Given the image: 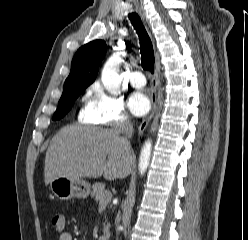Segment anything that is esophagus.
<instances>
[{
  "label": "esophagus",
  "instance_id": "1",
  "mask_svg": "<svg viewBox=\"0 0 248 240\" xmlns=\"http://www.w3.org/2000/svg\"><path fill=\"white\" fill-rule=\"evenodd\" d=\"M141 14V12L139 11ZM160 86V56L158 52H156L155 55V66H154V75L152 79V94H151V103H152V109L149 113V115L141 122L138 133L142 134L146 127L148 126L149 122L151 121L152 117L154 116V113L157 108V92Z\"/></svg>",
  "mask_w": 248,
  "mask_h": 240
}]
</instances>
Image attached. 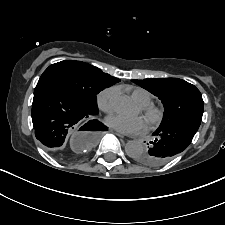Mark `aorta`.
<instances>
[{"instance_id":"obj_1","label":"aorta","mask_w":225,"mask_h":225,"mask_svg":"<svg viewBox=\"0 0 225 225\" xmlns=\"http://www.w3.org/2000/svg\"><path fill=\"white\" fill-rule=\"evenodd\" d=\"M113 105L120 112L127 111L131 107L128 96L117 91L113 96ZM145 151V147L139 141H128L125 145V152L129 157L136 158Z\"/></svg>"}]
</instances>
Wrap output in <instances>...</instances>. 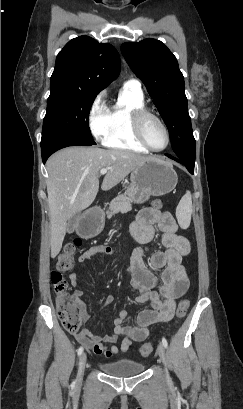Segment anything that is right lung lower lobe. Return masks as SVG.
Here are the masks:
<instances>
[{"mask_svg": "<svg viewBox=\"0 0 243 409\" xmlns=\"http://www.w3.org/2000/svg\"><path fill=\"white\" fill-rule=\"evenodd\" d=\"M96 144L94 141H88L70 135H55L48 140L41 142L42 160L46 162L48 157L55 151L68 146H90Z\"/></svg>", "mask_w": 243, "mask_h": 409, "instance_id": "obj_1", "label": "right lung lower lobe"}]
</instances>
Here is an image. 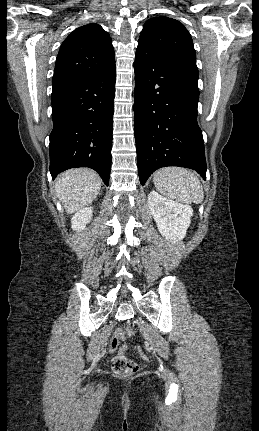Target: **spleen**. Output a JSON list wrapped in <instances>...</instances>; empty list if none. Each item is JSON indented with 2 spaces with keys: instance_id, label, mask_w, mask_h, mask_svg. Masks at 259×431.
<instances>
[{
  "instance_id": "obj_1",
  "label": "spleen",
  "mask_w": 259,
  "mask_h": 431,
  "mask_svg": "<svg viewBox=\"0 0 259 431\" xmlns=\"http://www.w3.org/2000/svg\"><path fill=\"white\" fill-rule=\"evenodd\" d=\"M153 182L160 193L181 203L199 204L204 199L203 187L198 177L181 167H165L153 175Z\"/></svg>"
}]
</instances>
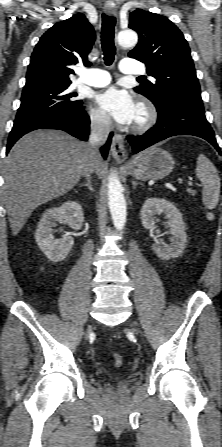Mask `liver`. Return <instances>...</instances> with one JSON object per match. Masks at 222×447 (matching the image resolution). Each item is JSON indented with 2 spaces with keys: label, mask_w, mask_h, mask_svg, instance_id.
I'll return each instance as SVG.
<instances>
[{
  "label": "liver",
  "mask_w": 222,
  "mask_h": 447,
  "mask_svg": "<svg viewBox=\"0 0 222 447\" xmlns=\"http://www.w3.org/2000/svg\"><path fill=\"white\" fill-rule=\"evenodd\" d=\"M94 168L102 175L105 163L88 143L62 131L39 130L22 137L4 165V200L13 235L40 205L70 191Z\"/></svg>",
  "instance_id": "6515ba94"
}]
</instances>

DIRECTIONS FOR THIS TASK
Can you reproduce the entries word for word, starting at the line that contains "mask_h, mask_svg, instance_id." and ending at the close of the entries, with the pictures omitted?

ANSWER TO THIS EXERCISE
Mask `liver`. Return <instances>...</instances> with one JSON object per match. Masks at 222×447 (matching the image resolution). Each item is JSON indented with 2 spaces with keys: label, mask_w, mask_h, mask_svg, instance_id.
I'll return each instance as SVG.
<instances>
[{
  "label": "liver",
  "mask_w": 222,
  "mask_h": 447,
  "mask_svg": "<svg viewBox=\"0 0 222 447\" xmlns=\"http://www.w3.org/2000/svg\"><path fill=\"white\" fill-rule=\"evenodd\" d=\"M94 168L102 175L105 163L88 143L62 131L39 130L22 137L4 165V200L13 235L40 205L70 191Z\"/></svg>",
  "instance_id": "6515ba94"
}]
</instances>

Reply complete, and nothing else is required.